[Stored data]
- - -
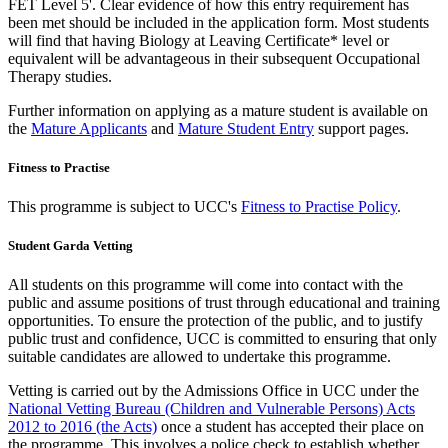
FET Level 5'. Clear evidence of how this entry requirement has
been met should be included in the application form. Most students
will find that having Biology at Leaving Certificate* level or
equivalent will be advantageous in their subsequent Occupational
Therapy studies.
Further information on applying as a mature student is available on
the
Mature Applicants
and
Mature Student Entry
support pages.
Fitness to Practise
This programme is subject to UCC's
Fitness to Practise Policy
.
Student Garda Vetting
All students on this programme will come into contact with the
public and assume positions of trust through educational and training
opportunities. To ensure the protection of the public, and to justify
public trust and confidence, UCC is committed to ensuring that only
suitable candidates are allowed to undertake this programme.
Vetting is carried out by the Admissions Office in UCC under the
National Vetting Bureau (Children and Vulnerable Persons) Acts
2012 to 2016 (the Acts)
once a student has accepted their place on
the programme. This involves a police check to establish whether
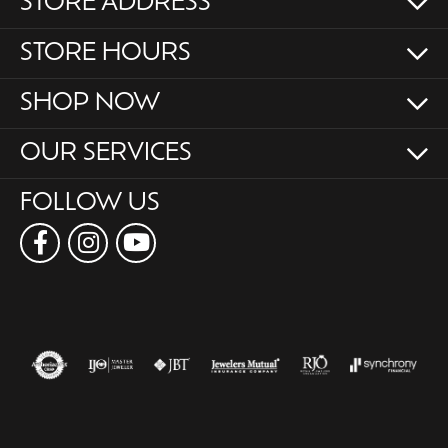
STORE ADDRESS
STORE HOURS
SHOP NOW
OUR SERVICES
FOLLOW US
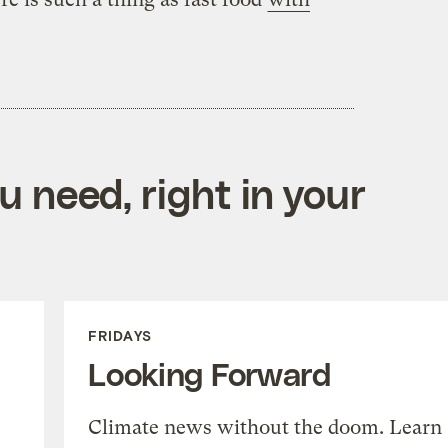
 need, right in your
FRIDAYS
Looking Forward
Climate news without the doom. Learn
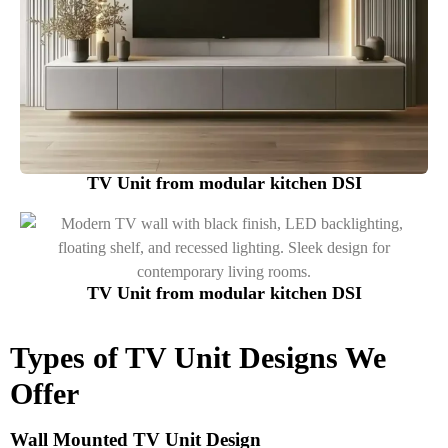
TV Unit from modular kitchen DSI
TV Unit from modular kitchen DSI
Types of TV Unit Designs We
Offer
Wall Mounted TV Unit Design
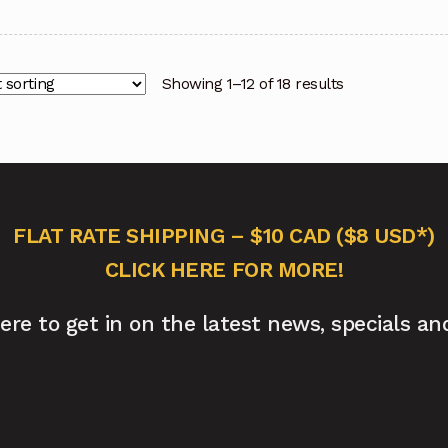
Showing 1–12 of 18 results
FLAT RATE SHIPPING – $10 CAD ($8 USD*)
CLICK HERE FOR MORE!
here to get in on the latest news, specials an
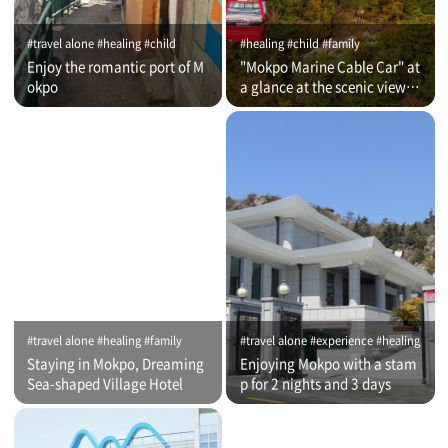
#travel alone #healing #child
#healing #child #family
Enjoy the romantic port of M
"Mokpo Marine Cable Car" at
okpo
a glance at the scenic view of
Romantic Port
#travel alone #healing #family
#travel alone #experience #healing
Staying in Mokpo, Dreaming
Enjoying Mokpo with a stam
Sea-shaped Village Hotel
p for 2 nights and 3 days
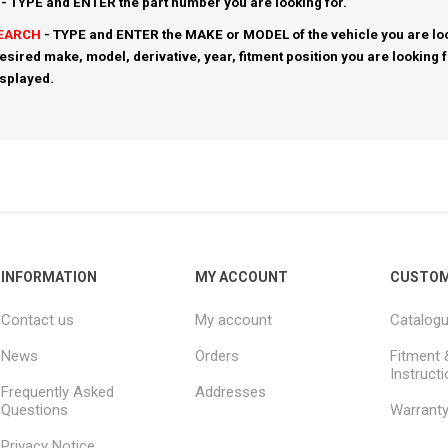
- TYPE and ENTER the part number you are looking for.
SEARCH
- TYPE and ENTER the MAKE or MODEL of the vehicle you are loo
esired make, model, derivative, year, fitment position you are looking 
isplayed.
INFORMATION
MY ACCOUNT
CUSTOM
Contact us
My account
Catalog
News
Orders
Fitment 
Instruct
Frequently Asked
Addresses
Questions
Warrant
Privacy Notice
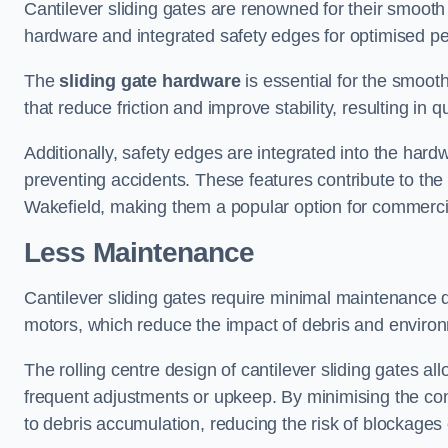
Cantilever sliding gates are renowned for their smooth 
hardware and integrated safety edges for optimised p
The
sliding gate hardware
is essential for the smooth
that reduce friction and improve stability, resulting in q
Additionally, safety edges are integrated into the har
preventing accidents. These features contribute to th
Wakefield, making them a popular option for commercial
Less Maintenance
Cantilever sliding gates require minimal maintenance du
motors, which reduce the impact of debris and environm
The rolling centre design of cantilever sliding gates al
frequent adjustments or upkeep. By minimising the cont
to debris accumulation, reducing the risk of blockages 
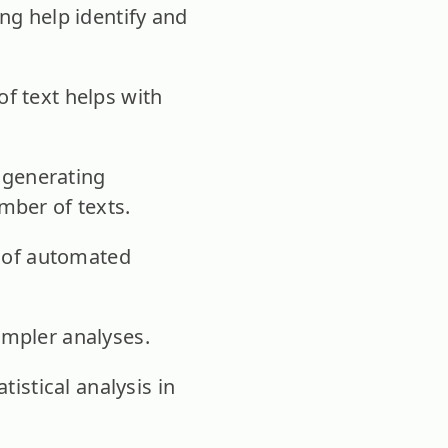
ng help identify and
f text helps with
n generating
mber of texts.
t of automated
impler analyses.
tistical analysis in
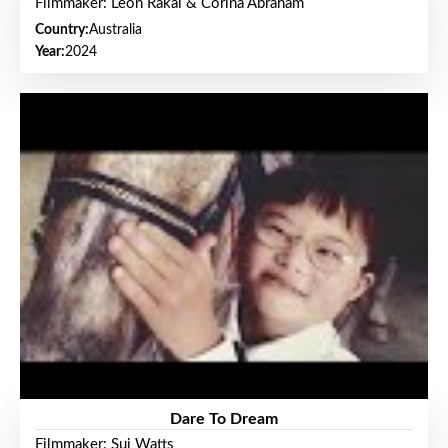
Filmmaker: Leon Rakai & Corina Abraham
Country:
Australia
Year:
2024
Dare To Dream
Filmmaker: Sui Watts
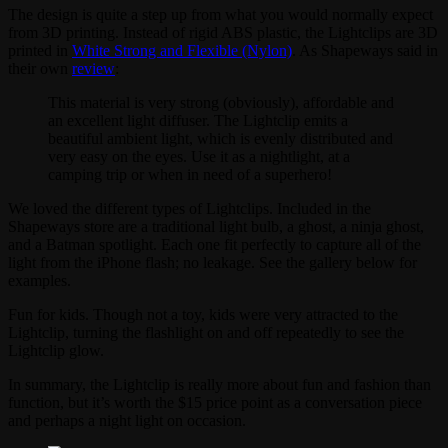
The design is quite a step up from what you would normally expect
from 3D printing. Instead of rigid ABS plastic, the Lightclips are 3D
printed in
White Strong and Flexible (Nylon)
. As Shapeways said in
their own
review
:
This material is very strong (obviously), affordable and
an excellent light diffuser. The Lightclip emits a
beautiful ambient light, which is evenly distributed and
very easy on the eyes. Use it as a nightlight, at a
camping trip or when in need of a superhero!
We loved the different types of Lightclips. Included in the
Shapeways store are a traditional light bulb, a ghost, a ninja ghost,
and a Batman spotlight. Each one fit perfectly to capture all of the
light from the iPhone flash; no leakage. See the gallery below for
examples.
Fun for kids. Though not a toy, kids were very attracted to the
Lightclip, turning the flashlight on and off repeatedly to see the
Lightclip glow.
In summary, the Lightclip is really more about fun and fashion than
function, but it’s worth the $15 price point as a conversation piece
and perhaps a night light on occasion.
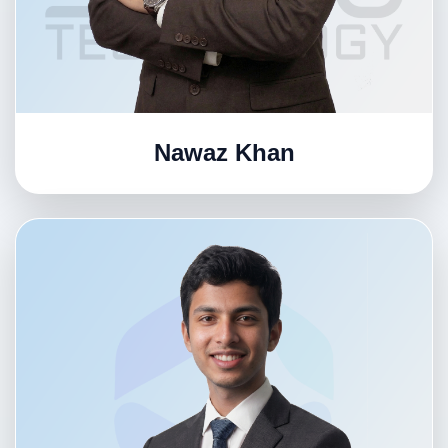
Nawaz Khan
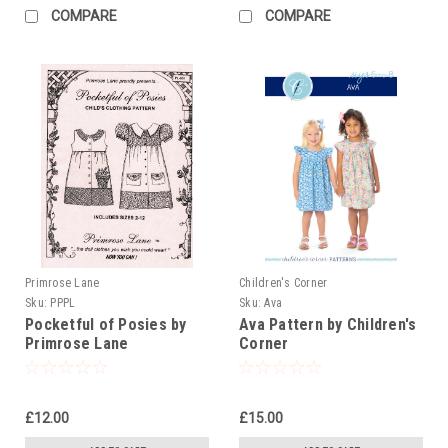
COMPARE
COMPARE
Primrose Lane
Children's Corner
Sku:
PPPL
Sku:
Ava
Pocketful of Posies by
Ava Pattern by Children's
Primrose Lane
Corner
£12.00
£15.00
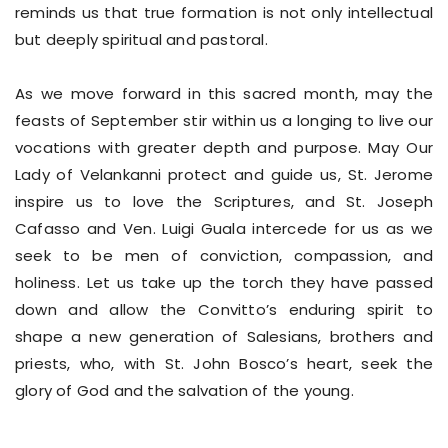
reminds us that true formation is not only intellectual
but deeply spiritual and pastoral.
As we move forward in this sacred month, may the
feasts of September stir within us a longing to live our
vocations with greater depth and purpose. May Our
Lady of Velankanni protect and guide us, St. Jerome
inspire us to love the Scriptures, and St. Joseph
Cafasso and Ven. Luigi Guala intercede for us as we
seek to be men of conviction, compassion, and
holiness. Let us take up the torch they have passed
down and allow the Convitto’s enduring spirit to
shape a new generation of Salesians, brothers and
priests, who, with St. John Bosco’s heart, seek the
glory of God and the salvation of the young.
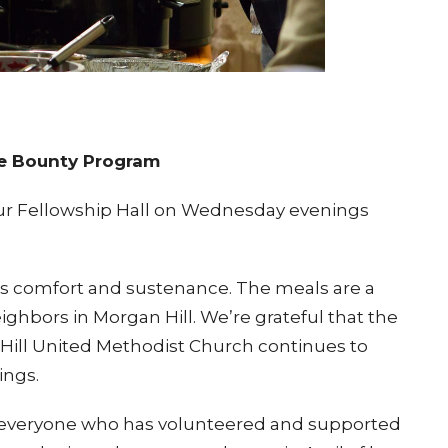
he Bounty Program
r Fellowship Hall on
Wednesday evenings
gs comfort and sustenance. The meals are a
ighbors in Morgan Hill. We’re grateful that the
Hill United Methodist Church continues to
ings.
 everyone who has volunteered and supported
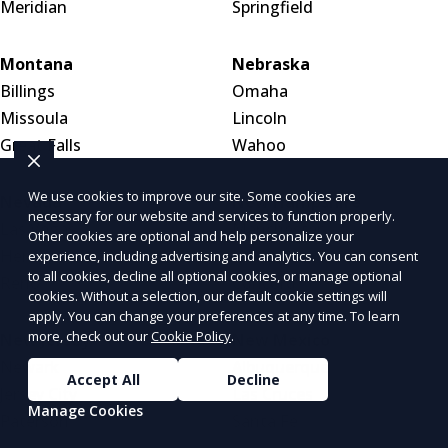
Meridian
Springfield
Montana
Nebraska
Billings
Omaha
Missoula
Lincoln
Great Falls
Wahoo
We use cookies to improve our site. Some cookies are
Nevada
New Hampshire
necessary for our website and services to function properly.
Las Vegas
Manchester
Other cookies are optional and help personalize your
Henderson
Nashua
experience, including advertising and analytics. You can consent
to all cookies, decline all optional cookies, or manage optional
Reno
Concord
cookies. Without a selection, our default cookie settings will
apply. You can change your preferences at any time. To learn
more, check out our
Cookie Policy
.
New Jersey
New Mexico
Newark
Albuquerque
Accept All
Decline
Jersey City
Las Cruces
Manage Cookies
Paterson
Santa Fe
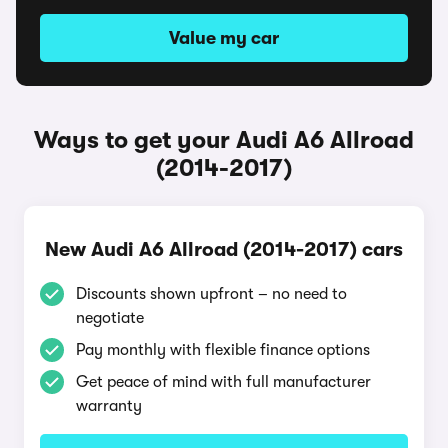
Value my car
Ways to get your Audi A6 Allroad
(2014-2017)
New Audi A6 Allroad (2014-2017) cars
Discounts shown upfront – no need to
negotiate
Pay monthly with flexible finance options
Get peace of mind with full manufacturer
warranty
- - -
### Directions for this task
All lines from the start of the entries above through the line containing "is essential for the smooth" must be transcribed exactly, both ends included, and no picture may be copied.

### Written response
FET Level 5'. Clear evidence of how this entry requirement has
been met should be included in the application form. Most students
will find that having Biology at Leaving Certificate* level or
equivalent will be advantageous in their subsequent Occupational
Therapy studies.
Further information on applying as a mature student is available on
the
Mature Applicants
and
Mature Student Entry
support pages.
Fitness to Practise
This programme is subject to UCC's
Fitness to Practise Policy
.
Student Garda Vetting
All students on this programme will come into contact with the
public and assume positions of trust through educational and training
opportunities. To ensure the protection of the public, and to justify
public trust and confidence, UCC is committed to ensuring that only
suitable candidates are allowed to undertake this programme.
Vetting is carried out by the Admissions Office in UCC under the
National Vetting Bureau (Children and Vulnerable Persons) Acts
2012 to 2016 (the Acts)
once a student has accepted their place on
the programme. This involves a police check to establish whether
STORE ADDRESS
STORE HOURS
SHOP NOW
OUR SERVICES
FOLLOW US
 need, right in your
FRIDAYS
Looking Forward
Climate news without the doom. Learn
TV Unit from modular kitchen DSI
TV Unit from modular kitchen DSI
Types of TV Unit Designs We
Offer
Wall Mounted TV Unit Design
Showing 1–12 of 18 results
FLAT RATE SHIPPING – $10 CAD ($8 USD*)
CLICK HERE FOR MORE!
here to get in on the latest news, specials an
#travel alone #healing #child
#healing #child #family
Enjoy the romantic port of M
"Mokpo Marine Cable Car" at
okpo
a glance at the scenic view of
Romantic Port
#travel alone #healing #family
#travel alone #experience #healing
Staying in Mokpo, Dreaming
Enjoying Mokpo with a stam
Sea-shaped Village Hotel
p for 2 nights and 3 days
- TYPE and ENTER the part number you are looking for.
SEARCH
- TYPE and ENTER the MAKE or MODEL of the vehicle you are loo
esired make, model, derivative, year, fitment position you are looking 
isplayed.
INFORMATION
MY ACCOUNT
CUSTOM
Contact us
My account
Catalog
News
Orders
Fitment 
Instruct
Frequently Asked
Addresses
Questions
Warrant
Privacy Notice
Cantilever sliding gates are renowned for their smooth 
hardware and integrated safety edges for optimised p
The
sliding gate hardware
is essential for the smooth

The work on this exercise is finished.